REGGIO EMILIA – Due interventi in poche ore, in due punti diversi della provincia, confermano l’intensificazione dell’attività di controllo del territorio da parte delle forze dell’ordine reggiane e la necessità di una presenza costante nelle aree più sensibili.
Il primo episodio si è verificato nella tarda serata di sabato 11 aprile nei pressi della stazione ferroviaria storica di Reggio Emilia. Un diverbio tra cittadini stranieri, nato per futili motivi, è degenerato quando un 22enne egiziano residente a Parma ha estratto un coltello artigianale lungo 37 centimetri, minacciando tre connazionali.

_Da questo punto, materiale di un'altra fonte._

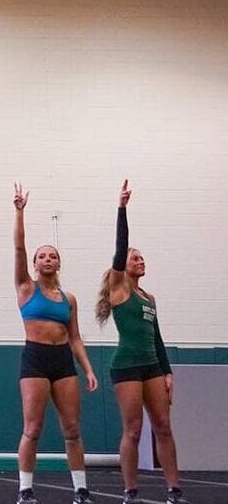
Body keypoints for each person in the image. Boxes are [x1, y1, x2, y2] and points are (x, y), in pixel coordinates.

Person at [96, 181, 188, 504]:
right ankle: (130, 491)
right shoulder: (120, 290)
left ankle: (174, 490)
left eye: (142, 258)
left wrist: (167, 372)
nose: (140, 260)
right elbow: (120, 248)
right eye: (136, 258)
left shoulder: (149, 297)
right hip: (126, 366)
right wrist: (122, 208)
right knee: (133, 431)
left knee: (163, 426)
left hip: (151, 366)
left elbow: (157, 337)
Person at [13, 182, 97, 504]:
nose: (47, 259)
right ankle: (25, 490)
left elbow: (75, 337)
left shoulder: (68, 298)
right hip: (35, 359)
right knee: (32, 429)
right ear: (35, 264)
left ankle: (81, 490)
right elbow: (19, 248)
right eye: (42, 256)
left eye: (52, 256)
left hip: (63, 361)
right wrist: (20, 213)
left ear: (58, 263)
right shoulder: (25, 287)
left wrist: (87, 369)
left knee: (72, 429)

L’intervento immediato dei Carabinieri della Sezione Radiomobile e dei militari dell’Esercito impegnati nell’operazione “Strade Sicure” ha evitato conseguenze ben più gravi. L’arma è stata sequestrata e il giovane denunciato per porto di armi od oggetti atti a offendere.
Poche ore prima, un’altra lite aveva richiesto l’intervento dei Carabinieri, questa volta a Campagnola Emilia.
Nei pressi del capolinea delle corriere, i militari delle Stazioni di Fabbrico e Campagnola sono intervenuti dopo una segnalazione di una lite, trovando un’auto abbandonata con all’interno un tondino di ferro tubolare lungo 77 centimetri.
Dopo un servizio di osservazione, cinque giovani sono tornati sul posto: uno di loro, un 21enne di Novellara, ha ammesso la proprietà dell’oggetto, lasciato nel veicolo per evitare controlli dopo lo scontro avvenuto poco prima.
Anche in questo caso è scattata la denuncia per porto di armi od oggetti atti a offendere.